* **DOCUMENT EXCERPT**
# # # # #

Italy has given me discernment and culture. It has given me a sense of the world that one doesn’t get living only in America: a perspective on time and history, the fallout of which, I hope, is a facility for enjoyment of my time on earth. Italy has given me other venues to pursue passion; it’s a very passionate place. It’s a great place to enjoy the passage of time, which all we can do—other than be of service. ‘Service’ is why I go do ‘penance’ in Florence at Syracuse. But, truth be told, I enjoy returning to Florence now.


What advice would you give students who are going to Italy?


I’d tell them what I tell all my students when they ask me (particularly the males, who always want to know how to get a date with Italian girls): Get your ass out of all those English/Irish sports pubs and go meet folks. Italian girls think most American boys are stupid because they drink too much. The Italian kids will stay out all night; however, as a general rule, they don’t get loaded. When you hear abrasive noise on the street in Florence, unless it’s a football game, it is, sadly, the bleating of drunken American youth. The smart ones get out of the bars. The rest learn zip. They’ll always remember their time here. But by 40 they will wish they’d have paid more attention. However, ‘youth is wasted on the young’.


And your advice for appreciating and getting the most out of being in Italy for the semester?


Travel and learn the language. Learn the language and travel. You’ll make a fool of yourself trying to speak, but learn it! And speak it every day. Otherwise you’ll always be on the outside of a culture. I never learned a language until I was 40.  I came to Italy and for eight years, like the ugly American, never learned. Then a French friend of mine embarrassed me into learning French, my first foreign language. But you have to be willing to screw up and make an fool out of yourself. But that’s the fun of life anyway, right? And in Italy, the locals go easy on you.

# # # # #

* **PROBLEM SET**
a - Answer these questions using the interview about Italy:
(i) Where does the speaker go to do "penance"?
(ii) Why do Italian girls think most American boys are stupid?
(iii) What was the speaker's first foreign language?
b - Reproduce the stretch of the interview about Italy from "I’d tell them" through "on the young’.", word for word.
The entries that follow have no connection to the interview about Italy.

* **SUPPLIED RECORDS**
# # # # #

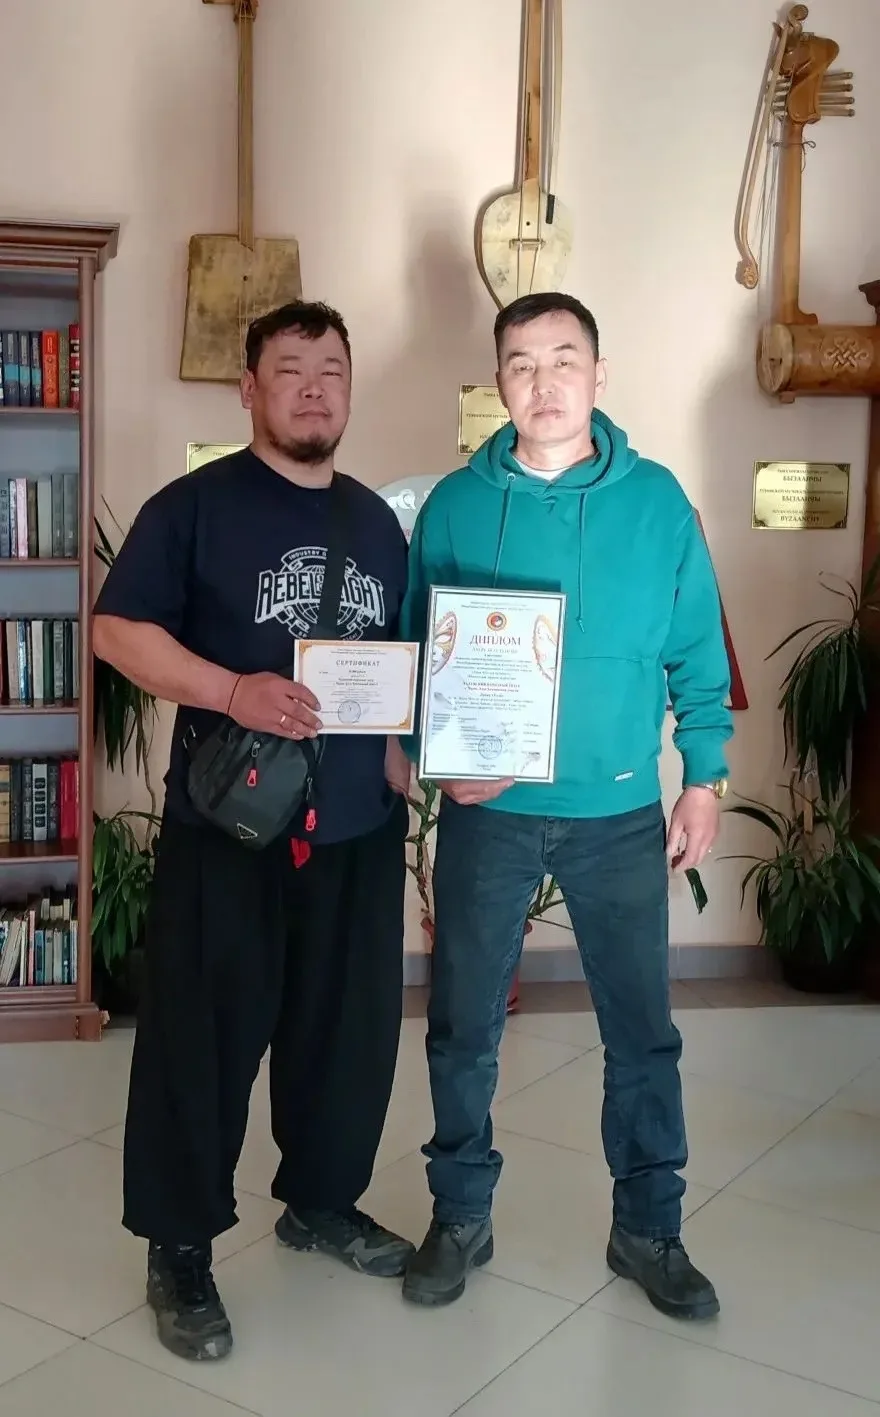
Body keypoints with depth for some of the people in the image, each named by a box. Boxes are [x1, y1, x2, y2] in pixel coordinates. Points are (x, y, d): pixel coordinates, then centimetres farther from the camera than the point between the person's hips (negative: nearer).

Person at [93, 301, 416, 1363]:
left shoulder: (377, 522, 14)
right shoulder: (194, 506, -3)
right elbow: (118, 629, -9)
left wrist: (408, 748, 4)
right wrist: (231, 691, -22)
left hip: (359, 825, 6)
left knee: (351, 1026, 13)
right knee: (202, 1032, 1)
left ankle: (322, 1202, 34)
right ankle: (178, 1249, 17)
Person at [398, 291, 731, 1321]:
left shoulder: (656, 499, -2)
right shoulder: (455, 503, -2)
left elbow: (696, 653, 3)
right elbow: (413, 651, 3)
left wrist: (704, 779, 0)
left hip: (622, 814, 0)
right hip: (487, 811, 0)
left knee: (643, 1030, 9)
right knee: (463, 1025, 10)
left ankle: (649, 1228, 29)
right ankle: (461, 1217, 30)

# # # # #

* **SOLUTION LIST**
a -
(i) In Florence, at Syracuse.
(ii) Because they drink too much.
(iii) French.

b -
I’d tell them what I tell all my students when they ask me (particularly the males, who always want to know how to get a date with Italian girls): Get your ass out of all those English/Irish sports pubs and go meet folks. Italian girls think most American boys are stupid because they drink too much. The Italian kids will stay out all night; however, as a general rule, they don’t get loaded. When you hear abrasive noise on the street in Florence, unless it’s a football game, it is, sadly, the bleating of drunken American youth. The smart ones get out of the bars. The rest learn zip. They’ll always remember their time here. But by 40 they will wish they’d have paid more attention. However, ‘youth is wasted on the young’.